== SOURCE EXTRACT ==

If we get the number #1 pick, and keep it, and use it, who do I want? Not sure yet. I pegged Aldridge as our number 1 some time ago, but Barganni, Rudy Gay and the dark horse Morrison are all in the running depending on the workouts & tests rumors. And I need to see a lot more info about all of them. None of them has peeled away from the pack yet.

Last year was easy pie for me. Bogut if you really need a 7 footer, and Chris Paul if you don't. 2007 will be an easy pie pick for no 1 too.


----------



## chromekilla (Aug 21, 2005)

Trade for a 2007 first rounder then hopefully oden.


----------



## Storyteller (Dec 31, 2002)

Trade it. Nobody I see is ready to contribute and the Blazers already have a bunch of "prospects".


----------



## Utherhimo (Feb 20, 2005)

I went bargs but if we could trade to #3 plus a 07 pick that would be great too


----------



## chromekilla (Aug 21, 2005)

I was just checking out draft express.com and i looked at the mock it has us taking gay hawks taking morrison.
I checked out morrisons profile weaknesses are defense.Roy supposedly has a bad knee that took away some explosiveness.Baragni is too skinny and will get pushed around.Will take a while to get those skills.
Really i dont see anyone that is definetly is a slam dunk besides oden.Trade the first this year for a first next year maybe charlotte or atlanta if we can trade our detroit pick this year for a first round pick of a team that has less wins but next year will be making a playof run and will need a pick this year and doesnt want to wait on a prospect.


----------



## chromekilla (Aug 21, 2005)

Oh yeah i forgot to add that in the 07 draft tons of big men and aldridge has a bad knee.


----------



## ProZach (Oct 13, 2005)

Aldridge or maybe Morrison. Bargnani looks like a stiff wind will push him around and Gay is about as consistent as ohhhh.... Darius Miles.

Aren't there any more high school players we can draft?.. Let's do that!


----------



## Masbee (Dec 31, 2002)

Zidane said:


> Trade for a 2007 first rounder then hopefully oden.


Much easier said then done. Other teams want Oden just as much as we do. They won't give us their pick if they think they might be giving away Oden. That is the kind of trade that will get a GM fired real quick. You have to make a trade with a team that thinks it is going to be a playoff team, and out of the lottery, but we think they will be real bad.


----------



## chromekilla (Aug 21, 2005)

Oh, good point Seattle?


----------



## Samuel (Jan 1, 2003)

===
== ENTRIES PROVIDED ==

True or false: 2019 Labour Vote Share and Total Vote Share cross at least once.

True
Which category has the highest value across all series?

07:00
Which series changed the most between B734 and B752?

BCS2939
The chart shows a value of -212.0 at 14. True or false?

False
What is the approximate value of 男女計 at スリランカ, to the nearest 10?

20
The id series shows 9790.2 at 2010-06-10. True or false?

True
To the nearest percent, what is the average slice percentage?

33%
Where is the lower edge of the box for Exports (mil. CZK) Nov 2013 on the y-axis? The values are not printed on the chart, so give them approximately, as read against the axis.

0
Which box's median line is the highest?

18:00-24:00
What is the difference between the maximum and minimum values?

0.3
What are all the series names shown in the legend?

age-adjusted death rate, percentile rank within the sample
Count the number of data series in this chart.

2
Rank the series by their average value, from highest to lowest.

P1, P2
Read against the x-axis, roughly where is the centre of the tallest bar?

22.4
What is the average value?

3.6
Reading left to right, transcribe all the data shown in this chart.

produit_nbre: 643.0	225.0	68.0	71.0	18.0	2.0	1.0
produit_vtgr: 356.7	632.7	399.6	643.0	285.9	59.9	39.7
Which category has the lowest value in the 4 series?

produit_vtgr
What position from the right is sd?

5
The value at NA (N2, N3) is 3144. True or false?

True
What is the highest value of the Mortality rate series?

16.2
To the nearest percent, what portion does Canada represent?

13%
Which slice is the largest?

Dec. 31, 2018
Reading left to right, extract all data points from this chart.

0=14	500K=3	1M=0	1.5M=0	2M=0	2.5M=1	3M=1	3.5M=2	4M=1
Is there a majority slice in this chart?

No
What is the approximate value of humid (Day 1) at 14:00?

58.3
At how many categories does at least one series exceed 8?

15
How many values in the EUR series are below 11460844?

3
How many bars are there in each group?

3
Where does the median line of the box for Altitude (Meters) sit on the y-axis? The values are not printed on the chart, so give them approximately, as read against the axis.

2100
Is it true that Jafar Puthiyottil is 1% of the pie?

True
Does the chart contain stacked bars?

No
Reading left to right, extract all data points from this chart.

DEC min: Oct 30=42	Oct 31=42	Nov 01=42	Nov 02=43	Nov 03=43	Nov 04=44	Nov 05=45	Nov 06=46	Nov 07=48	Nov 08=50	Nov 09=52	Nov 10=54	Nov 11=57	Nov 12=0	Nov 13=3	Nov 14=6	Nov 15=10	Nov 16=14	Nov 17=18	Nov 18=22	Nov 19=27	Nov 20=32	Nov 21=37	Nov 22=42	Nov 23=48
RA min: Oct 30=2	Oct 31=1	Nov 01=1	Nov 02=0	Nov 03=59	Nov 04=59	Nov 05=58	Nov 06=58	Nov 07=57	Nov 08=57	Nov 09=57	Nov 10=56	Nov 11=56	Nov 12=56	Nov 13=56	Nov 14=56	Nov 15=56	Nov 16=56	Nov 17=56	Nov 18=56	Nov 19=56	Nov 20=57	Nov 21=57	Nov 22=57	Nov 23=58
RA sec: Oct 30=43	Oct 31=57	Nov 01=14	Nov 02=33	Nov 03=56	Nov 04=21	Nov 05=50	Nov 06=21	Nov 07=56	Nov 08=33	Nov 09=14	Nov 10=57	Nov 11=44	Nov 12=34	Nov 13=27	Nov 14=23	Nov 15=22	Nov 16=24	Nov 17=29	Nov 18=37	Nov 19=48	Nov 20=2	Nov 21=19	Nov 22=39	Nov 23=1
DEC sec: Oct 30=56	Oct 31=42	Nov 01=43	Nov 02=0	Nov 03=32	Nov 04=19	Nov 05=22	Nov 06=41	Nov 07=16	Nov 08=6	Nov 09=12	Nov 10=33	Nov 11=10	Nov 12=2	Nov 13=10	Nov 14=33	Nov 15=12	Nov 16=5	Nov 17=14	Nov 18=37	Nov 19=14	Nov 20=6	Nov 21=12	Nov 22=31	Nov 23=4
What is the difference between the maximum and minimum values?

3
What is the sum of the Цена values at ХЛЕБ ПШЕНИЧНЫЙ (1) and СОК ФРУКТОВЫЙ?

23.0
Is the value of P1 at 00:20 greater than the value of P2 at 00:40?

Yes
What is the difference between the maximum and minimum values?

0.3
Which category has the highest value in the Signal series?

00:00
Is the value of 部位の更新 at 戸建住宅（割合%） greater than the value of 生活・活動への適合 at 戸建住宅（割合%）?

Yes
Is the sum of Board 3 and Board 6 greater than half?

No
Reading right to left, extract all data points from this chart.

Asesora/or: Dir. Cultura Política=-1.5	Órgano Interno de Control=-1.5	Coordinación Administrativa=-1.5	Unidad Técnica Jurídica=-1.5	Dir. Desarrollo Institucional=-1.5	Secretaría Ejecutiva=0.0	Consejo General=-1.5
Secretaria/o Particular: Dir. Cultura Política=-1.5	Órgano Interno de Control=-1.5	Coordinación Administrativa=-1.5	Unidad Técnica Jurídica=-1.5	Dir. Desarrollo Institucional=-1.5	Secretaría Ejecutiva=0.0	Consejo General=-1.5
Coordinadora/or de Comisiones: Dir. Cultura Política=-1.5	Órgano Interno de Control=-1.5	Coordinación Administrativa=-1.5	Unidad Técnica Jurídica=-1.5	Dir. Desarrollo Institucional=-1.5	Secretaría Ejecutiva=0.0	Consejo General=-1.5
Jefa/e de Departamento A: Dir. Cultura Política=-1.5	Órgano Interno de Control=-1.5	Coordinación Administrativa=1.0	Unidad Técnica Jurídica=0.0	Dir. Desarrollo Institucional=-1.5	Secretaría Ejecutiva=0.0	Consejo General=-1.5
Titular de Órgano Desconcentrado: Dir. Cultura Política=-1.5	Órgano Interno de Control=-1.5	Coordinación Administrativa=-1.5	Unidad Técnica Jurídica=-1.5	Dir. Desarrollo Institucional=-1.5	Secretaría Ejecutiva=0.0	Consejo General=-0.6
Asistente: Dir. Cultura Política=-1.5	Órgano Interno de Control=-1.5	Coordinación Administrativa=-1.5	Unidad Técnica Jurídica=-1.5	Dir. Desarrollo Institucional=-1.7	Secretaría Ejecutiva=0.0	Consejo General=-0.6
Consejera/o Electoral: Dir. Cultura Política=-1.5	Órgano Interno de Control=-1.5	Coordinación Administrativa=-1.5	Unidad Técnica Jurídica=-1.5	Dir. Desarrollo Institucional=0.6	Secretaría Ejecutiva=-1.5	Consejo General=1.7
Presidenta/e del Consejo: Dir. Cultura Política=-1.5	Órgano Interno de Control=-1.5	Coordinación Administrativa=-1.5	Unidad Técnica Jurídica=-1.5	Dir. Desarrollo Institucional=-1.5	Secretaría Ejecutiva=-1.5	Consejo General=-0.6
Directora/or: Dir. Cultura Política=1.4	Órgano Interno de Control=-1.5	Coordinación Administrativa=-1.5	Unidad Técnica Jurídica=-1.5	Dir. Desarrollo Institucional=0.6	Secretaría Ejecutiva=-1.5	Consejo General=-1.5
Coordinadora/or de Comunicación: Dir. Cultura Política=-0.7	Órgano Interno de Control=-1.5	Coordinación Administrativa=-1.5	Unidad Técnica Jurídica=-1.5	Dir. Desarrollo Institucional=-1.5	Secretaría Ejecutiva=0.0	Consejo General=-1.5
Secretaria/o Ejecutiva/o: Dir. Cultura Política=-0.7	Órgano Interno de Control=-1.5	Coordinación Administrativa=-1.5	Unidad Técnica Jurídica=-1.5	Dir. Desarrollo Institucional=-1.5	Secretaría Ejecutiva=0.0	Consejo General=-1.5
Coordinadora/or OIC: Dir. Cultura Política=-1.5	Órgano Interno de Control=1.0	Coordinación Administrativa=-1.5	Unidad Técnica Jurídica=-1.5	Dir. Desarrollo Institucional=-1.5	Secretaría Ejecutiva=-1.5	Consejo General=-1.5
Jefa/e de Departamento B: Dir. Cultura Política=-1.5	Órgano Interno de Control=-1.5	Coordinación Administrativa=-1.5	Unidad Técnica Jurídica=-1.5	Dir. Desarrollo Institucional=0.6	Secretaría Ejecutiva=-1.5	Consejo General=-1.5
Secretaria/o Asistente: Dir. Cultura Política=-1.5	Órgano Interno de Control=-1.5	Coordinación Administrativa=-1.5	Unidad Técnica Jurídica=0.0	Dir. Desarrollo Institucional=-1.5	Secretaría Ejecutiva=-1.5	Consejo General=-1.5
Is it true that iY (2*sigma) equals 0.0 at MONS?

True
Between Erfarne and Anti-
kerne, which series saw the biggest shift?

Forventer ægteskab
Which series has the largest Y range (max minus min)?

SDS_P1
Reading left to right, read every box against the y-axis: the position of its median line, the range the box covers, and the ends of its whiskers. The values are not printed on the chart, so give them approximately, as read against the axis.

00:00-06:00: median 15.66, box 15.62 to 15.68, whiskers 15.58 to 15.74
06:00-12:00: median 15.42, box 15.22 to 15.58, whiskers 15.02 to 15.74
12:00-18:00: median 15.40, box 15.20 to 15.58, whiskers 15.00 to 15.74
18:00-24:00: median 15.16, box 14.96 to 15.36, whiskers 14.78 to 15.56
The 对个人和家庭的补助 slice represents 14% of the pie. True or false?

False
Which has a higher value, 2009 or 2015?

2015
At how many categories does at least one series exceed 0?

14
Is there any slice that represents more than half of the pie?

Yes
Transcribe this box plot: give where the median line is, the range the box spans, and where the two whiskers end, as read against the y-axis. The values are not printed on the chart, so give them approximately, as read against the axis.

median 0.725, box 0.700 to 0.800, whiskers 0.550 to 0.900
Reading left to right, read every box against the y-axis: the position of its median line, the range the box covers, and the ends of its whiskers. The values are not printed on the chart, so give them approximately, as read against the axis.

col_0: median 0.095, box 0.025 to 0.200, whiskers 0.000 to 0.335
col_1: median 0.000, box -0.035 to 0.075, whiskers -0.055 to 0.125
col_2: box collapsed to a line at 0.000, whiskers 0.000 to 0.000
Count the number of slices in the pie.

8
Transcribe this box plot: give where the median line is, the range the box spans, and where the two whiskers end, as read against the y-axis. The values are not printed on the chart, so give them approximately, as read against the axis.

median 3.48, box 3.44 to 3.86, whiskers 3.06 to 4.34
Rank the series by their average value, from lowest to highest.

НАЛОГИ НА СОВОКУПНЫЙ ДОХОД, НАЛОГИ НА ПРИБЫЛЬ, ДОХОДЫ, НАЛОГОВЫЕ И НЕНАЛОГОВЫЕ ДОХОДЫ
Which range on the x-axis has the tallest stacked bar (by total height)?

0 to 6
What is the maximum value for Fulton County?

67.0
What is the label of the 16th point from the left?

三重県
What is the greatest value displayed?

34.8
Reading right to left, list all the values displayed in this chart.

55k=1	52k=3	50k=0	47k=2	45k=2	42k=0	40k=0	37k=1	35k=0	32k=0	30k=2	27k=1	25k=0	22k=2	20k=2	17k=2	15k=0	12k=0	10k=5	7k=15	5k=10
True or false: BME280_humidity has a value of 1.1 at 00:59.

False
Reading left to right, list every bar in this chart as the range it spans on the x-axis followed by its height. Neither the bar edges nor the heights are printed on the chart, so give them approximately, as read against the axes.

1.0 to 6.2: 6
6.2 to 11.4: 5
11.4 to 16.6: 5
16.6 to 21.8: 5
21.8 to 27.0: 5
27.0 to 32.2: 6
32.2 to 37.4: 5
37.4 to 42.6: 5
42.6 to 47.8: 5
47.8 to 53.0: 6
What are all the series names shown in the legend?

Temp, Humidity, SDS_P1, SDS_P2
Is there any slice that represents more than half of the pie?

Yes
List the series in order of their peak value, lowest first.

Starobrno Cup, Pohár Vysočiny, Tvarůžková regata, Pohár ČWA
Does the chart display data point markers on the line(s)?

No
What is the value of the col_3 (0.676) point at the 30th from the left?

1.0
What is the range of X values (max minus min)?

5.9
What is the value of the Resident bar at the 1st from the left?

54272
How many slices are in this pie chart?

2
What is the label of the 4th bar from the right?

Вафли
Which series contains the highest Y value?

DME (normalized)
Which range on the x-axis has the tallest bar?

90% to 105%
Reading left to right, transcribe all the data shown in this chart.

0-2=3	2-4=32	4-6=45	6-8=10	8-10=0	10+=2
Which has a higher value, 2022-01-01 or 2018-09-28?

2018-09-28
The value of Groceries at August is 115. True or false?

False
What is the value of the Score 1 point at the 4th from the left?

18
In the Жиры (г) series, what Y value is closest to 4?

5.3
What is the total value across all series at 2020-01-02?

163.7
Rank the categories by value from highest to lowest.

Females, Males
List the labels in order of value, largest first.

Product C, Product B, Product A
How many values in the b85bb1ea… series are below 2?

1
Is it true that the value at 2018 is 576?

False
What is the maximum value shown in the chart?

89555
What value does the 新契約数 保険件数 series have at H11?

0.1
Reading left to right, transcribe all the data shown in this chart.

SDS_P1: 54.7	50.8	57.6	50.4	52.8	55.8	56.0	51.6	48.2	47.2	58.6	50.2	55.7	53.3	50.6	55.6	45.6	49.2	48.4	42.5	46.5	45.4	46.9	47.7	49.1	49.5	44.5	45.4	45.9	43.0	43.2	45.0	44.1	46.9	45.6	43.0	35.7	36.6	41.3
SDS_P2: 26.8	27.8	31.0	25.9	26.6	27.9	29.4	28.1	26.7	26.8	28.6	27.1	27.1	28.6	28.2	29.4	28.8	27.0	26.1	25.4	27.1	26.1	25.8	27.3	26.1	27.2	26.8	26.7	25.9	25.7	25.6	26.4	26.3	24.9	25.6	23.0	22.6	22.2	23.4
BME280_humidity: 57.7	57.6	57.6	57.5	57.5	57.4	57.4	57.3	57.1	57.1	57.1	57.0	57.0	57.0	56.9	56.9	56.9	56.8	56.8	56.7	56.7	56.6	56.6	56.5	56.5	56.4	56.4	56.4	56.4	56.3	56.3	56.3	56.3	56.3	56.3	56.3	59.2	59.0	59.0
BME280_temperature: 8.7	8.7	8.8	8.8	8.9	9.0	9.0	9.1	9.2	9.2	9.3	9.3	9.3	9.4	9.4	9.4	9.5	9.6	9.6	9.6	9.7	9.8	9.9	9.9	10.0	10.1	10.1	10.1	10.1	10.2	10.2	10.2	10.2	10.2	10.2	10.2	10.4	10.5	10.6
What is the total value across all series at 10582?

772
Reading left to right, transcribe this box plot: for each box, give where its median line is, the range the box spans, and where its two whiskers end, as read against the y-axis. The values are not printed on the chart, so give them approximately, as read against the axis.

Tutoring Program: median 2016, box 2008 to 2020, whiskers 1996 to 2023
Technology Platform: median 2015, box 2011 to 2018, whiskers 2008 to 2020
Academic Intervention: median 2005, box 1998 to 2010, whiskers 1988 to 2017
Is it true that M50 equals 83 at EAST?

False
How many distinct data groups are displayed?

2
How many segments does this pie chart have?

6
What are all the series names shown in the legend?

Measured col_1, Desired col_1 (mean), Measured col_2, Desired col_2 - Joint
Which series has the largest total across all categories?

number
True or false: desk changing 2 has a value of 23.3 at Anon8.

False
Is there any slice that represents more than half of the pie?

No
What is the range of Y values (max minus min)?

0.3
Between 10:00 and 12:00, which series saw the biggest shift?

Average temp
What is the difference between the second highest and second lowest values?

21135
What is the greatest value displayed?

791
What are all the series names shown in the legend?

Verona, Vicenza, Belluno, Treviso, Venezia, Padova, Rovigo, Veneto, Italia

===

* INSTRUCTIONS *
• a. Decide whether each statement agrees with the forum thread, answering yes or no and quoting the words of the forum thread that settle it. (i) The mock draft chromekilla viewed had the Hawks taking Morrison. (ii) Storyteller favors keeping the pick. (iii) ProZach thinks Bargnani is sturdy enough not to be pushed around.
• b. According to Masbee in the forum thread, what kind of team do you have to make a trade with?

* ANSWERS TO THE TASKS *
• a.
(i) Yes: "it has us taking gay hawks taking morrison"
(ii) No: "Trade it."
(iii) No: "Bargnani looks like a stiff wind will push him around"

• b. A team that thinks it is going to be a playoff team and out of the lottery, but that we think will be real bad.